Mayor Rahm Emanuel on Wednesday put the quick kibosh on a resolution urging him to suspend Chicago’s Sister Cities agreement with Moscow until Russia withdraws from Ukraine’s Crimean peninsula.
Samuel C. Scott III, board chairman of Chicago Sister Cities International, had already registered his opposition to the resolution, only to be overruled by the City Council’s Committee on Human Relations.
But that was before Emanuel stepped in and called a halt to the idea of punishing Moscow. Instead, the City Council approved a vanilla resolution standing “shoulder to shoulder” with the people of Ukraine, but held the Sister Cities resolution.
“I don’t believe that the city of Chicago should conduct its own foreign policy separate from the United State government,” the mayor said.
“There’s been an increase in communication between the United States government and the Russian government. I don’t think we should have a foreign policy separate from what the United States government is conducting. If anything, rather than cutting off dialogue, they’ve increased the conversation on how to find a responsible way to proceed. That’s an appropriate place to have any conversation or dialogue or actions taken.”
Ald. Edward Burke (14th) was clearly not happy about having the Sister Cities resolution he championed de-railed by the mayor.

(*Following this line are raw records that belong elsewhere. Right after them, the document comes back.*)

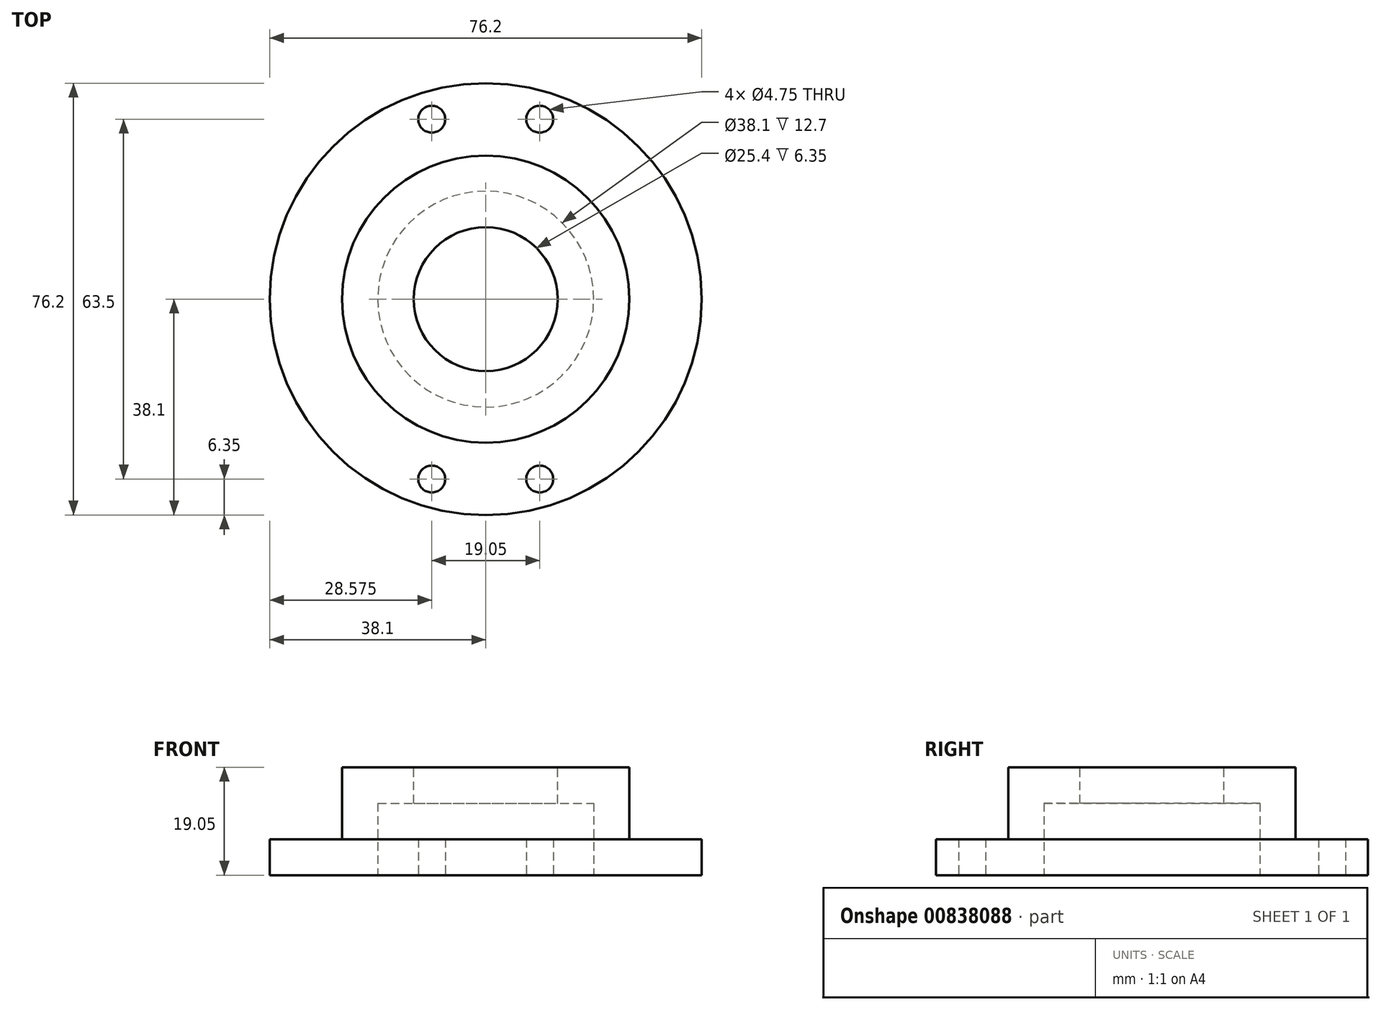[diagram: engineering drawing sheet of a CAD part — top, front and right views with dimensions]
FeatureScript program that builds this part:
annotation { "Feature Type Name" : "Feature", "Feature Type Description" : "" }
export const myFeature = defineFeature(function(context is Context, id is Id, definition is map)
    precondition{}
    {
        {
            var Q0;
            Q0=qCreatedBy(makeId("Top.planeOp"),FACE);
            var sketch = newSketch(context, id + "F0", { "sketchPlane" : qUnion([Q0])});
            skCircle(sketch, "E0", {"center": v(0, 0) * mm, "radius": 38.1 * mm});
            skLineSegment(sketch, "E1", {"start": v(0, 0) * mm, "end": v(0, 31.75) * mm, "construction": true});
            skLineSegment(sketch, "E2", {"start": v(0, 31.75) * mm, "end": v(9.53, 31.75) * mm, "construction": true});
            skLineSegment(sketch, "E3", {"start": v(0, 31.75) * mm, "end": v(-9.53, 31.75) * mm, "construction": true});
            skLineSegment(sketch, "E4.MirrorCS", {"start": v(0, 0) * mm, "end": v(0, -31.75) * mm, "construction": true});
            skLineSegment(sketch, "E5.MirrorCS", {"start": v(0, -31.75) * mm, "end": v(9.53, -31.75) * mm, "construction": true});
            skLineSegment(sketch, "E6.MirrorCS", {"start": v(0, -31.75) * mm, "end": v(-9.53, -31.75) * mm, "construction": true});
            skCircle(sketch, "E7", {"center": v(-9.53, 31.75) * mm, "radius": 2.37 * mm});
            skCircle(sketch, "E8.MirrorC", {"center": v(9.53, 31.75) * mm, "radius": 2.37 * mm});
            skCircle(sketch, "E9.MirrorC", {"center": v(9.53, -31.75) * mm, "radius": 2.37 * mm});
            skCircle(sketch, "E10.MirrorC", {"center": v(-9.53, -31.75) * mm, "radius": 2.37 * mm});
            skCircle(sketch, "E11", {"center": v(0, 0) * mm, "radius": 25.4 * mm});
            skSolve(sketch);
        }
        {
            var Q0;
            Q0=makeQuery(id+"F0.imprint","IMPRINT",FACE,{"disambiguationData":[TD([[makeQuery(id+"F0.imprint","IMPRINT",EDGE,{"derivedFrom":sQuery(id+"F0.wireOp",EDGE,"E0")}),1.0]])]});
            var Q1;
            Q1=makeQuery(id+"F0.imprint","IMPRINT",FACE,{"disambiguationData":[TD([[makeQuery(id+"F0.imprint","IMPRINT",EDGE,{"derivedFrom":sQuery(id+"F0.wireOp",EDGE,"E11")}),1.0]])]});
            extrude(context, id + "F1", {"entities" : qUnion([Q0, Q1]), "depth" : 6.35 * mm, "offsetDistance" : 25.4 * mm});
        }
        {
            var Q0;
            Q0=makeQuery(id+"F1.opExtrude","CAP_FACE",FACE,{"disambiguationData":[OSD([sQuery(id+"F0.wireOp",EDGE,"E0"),sQuery(id+"F0.wireOp",EDGE,"E7"),sQuery(id+"F0.wireOp",EDGE,"E8.MirrorC"),sQuery(id+"F0.wireOp",EDGE,"E9.MirrorC"),sQuery(id+"F0.wireOp",EDGE,"E10.MirrorC")])],"isStart":false});
            var sketch = newSketch(context, id + "F2", { "sketchPlane" : qUnion([Q0])});
            skCircle(sketch, "E12", {"center": v(0, 0) * mm, "radius": 25.34 * mm});
            skSolve(sketch);
        }
        {
            var Q0;
            Q0=makeQuery(id+"F2.imprint","IMPRINT",FACE,{"disambiguationData":[TD([[makeQuery(id+"F2.imprint","IMPRINT",EDGE,{"derivedFrom":sQuery(id+"F2.wireOp",EDGE,"E12")}),1.0]])]});
            extrude(context, id + "F3", {"entities" : qUnion([Q0]), "operationType" : NewBodyOperationType.ADD, "depth" : 12.7 * mm, "offsetDistance" : 25.4 * mm});
        }
        {
            var Q0;
            Q0=makeQuery(id+"F1.opExtrude","CAP_FACE",FACE,{"disambiguationData":[OSD([sQuery(id+"F0.wireOp",EDGE,"E0"),sQuery(id+"F0.wireOp",EDGE,"E7"),sQuery(id+"F0.wireOp",EDGE,"E8.MirrorC"),sQuery(id+"F0.wireOp",EDGE,"E9.MirrorC"),sQuery(id+"F0.wireOp",EDGE,"E10.MirrorC")])],"isStart":true});
            var sketch = newSketch(context, id + "F4", { "sketchPlane" : qUnion([Q0])});
            skCircle(sketch, "E13", {"center": v(0, 0) * mm, "radius": 19.05 * mm});
            skSolve(sketch);
        }
        {
            var Q0;
            Q0=makeQuery(id+"F4.imprint","IMPRINT",FACE,{"disambiguationData":[TD([[makeQuery(id+"F4.imprint","IMPRINT",EDGE,{"derivedFrom":sQuery(id+"F4.wireOp",EDGE,"E13")}),1.0]])]});
            extrude(context, id + "F5", {"entities" : qUnion([Q0]), "operationType" : NewBodyOperationType.REMOVE, "oppositeDirection" : true, "depth" : 12.7 * mm, "offsetDistance" : 25.4 * mm});
        }
        {
            var Q0;
            Q0=makeQuery(id+"F3.opExtrude","CAP_FACE",FACE,{"disambiguationData":[OSD([sQuery(id+"F2.wireOp",EDGE,"E12")])],"isStart":false});
            var sketch = newSketch(context, id + "F6", { "sketchPlane" : qUnion([Q0])});
            skCircle(sketch, "E14", {"center": v(0, 0) * mm, "radius": 12.7 * mm});
            skSolve(sketch);
        }
        {
            var Q0;
            Q0=makeQuery(id+"F6.imprint","IMPRINT",FACE,{"disambiguationData":[TD([[makeQuery(id+"F6.imprint","IMPRINT",EDGE,{"derivedFrom":sQuery(id+"F6.wireOp",EDGE,"E14")}),1.0]])]});
            extrude(context, id + "F7", {"entities" : qUnion([Q0]), "operationType" : NewBodyOperationType.REMOVE, "oppositeDirection" : true, "depth" : 25.4 * mm, "offsetDistance" : 25.4 * mm});
        }
    });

“He’s entitled to his opinion. [But], it’s still in committee….It’s held,” Burke said.
At a hearing last month, Scott said Chicago has 28 Sister Cities in 27 countries and has never suspended relations with any of them — no matter what has happened in world politics.
To start now would only undermine a 58-year-old program that “builds bridges” and set a dangerous precedent, he said.
“Will Sister Cities continue on? Yes. But, it will send a very bad message to the other Sister Cities and I don’t know where we stop….I don’t know what the next trigger would be in eliminating a Sister Cities relationship,” Scott said then.
Although Chicago is the only U.S. city with a Sister City relationship with Moscow, there are 73 other Sister City relationships between the U.S. and Russia, he said.
“This is the only one that I’m aware of that is being put on the docket to be talked through….I feel very, very concerned about the fact that, when you stop dialogue and you stop sharing ideas and thoughts and things between peoples, you have the opportunity of making things worse — not better,” Scott said.
“My conversation here is one of saying, don’t stop the dialogue and, in addition to that, the people who will probably be hurt most by this will be the 28,000 Chicagoans of Russian descent. Those are the ones that benefit by what the Sister Cities relationship does.”
Scott’s argument struck a chord with Ald. Scott Waguespack (32nd), whose ward includes parts of Ukrainian Village.
“As a Council, we’re cutting off that last tie that might exist between different cultures and different countries,” he said.
“You cut off people who are moderates in Russia, who are opposed to Putin and what he’s doing, who are opposed to the invasion of the Crimea, who are opposed to a Russian future that challenges the Western European powers, challenges the Ukraine and puts everybody on a war footing.”